Alex gave him an eloquent glance, the wordless communication of one spy to another in the field. And an honest question deserved an honest answer. “You have been ill-used, Alex, and left in a place between civilian and operative. And you know as well as I do - there is no back-tracking in this business. So you have a choice. I train you, and I train you fully, and I train you right, and you may have some measure of humanity back. Or I leave you to come up with your own solution,” 

“Sir?” after a weighty pause, that voice sounded half-hesitant, seeking. Not sure if he’d like the answer. 

“You’re an intelligent young man, Alex, and you have some promise. I expect that given time, and the benevolent oversight of our _psychic leader_ , you will develop and implement a solution of your own. Whether that solution works - whether you fully regain yourself, your direction - that is the real question,” 

He let the bottom drop out of the conversation at that. Let Alex mull it over. Then the boy drew breath to speak, and Erik almost rolled his eyes. 

“I - ,” 

“Stop,” Erik held up a hand to physically reinforce the order, and was pleased to see Alex comply. “I do not want your answer tonight. Weigh this decision. Give it your full attention. Tell me in the morning.”

And he left Alex to his thoughts. 

With any luck, the boy would realize the true stakes of this choice. Follow Erik, and have some certainty that he would possess Erik’s brand of control. Strike out on his own, and risk doing further harm to himself. Those were the surface stakes. Deeper was the question - could Alex, damaged by MI6, trust himself to another person, or would he refuse that connection. 

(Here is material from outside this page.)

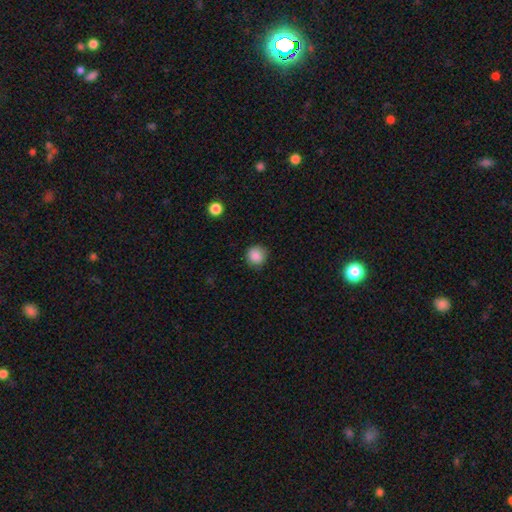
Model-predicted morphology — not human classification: A smooth galaxy with no disk features (86%) that is round (92%). Merging: none (84%).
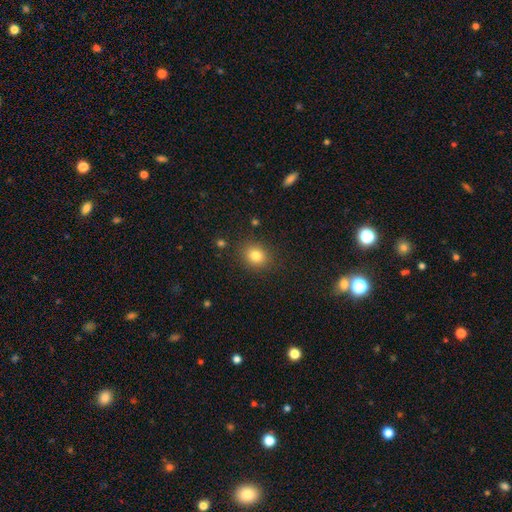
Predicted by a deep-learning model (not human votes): Overall: smooth (81%). How rounded: round (68%; in between 31%). Merging: none (86%).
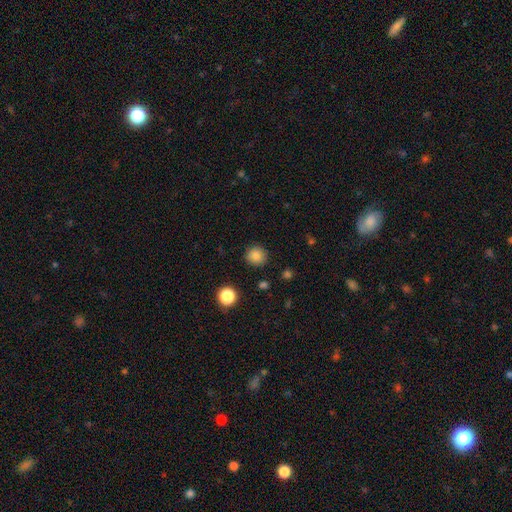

And deeper still - would Alex give over control of himself to a man he barely knew and trust that it would be given back, or would he make the wiser decision, and keep his mind in his own hands? 

Charles would not be pleased with his solution. Erik could feel the little liar pressing up against his mind, already starting to sour with disapproval at Erik’s handling of the situation. 

_Charles, you are not the expert on international espionage in this relationship. I am._

_Erik, you are impossible._

_Exactly._


End file.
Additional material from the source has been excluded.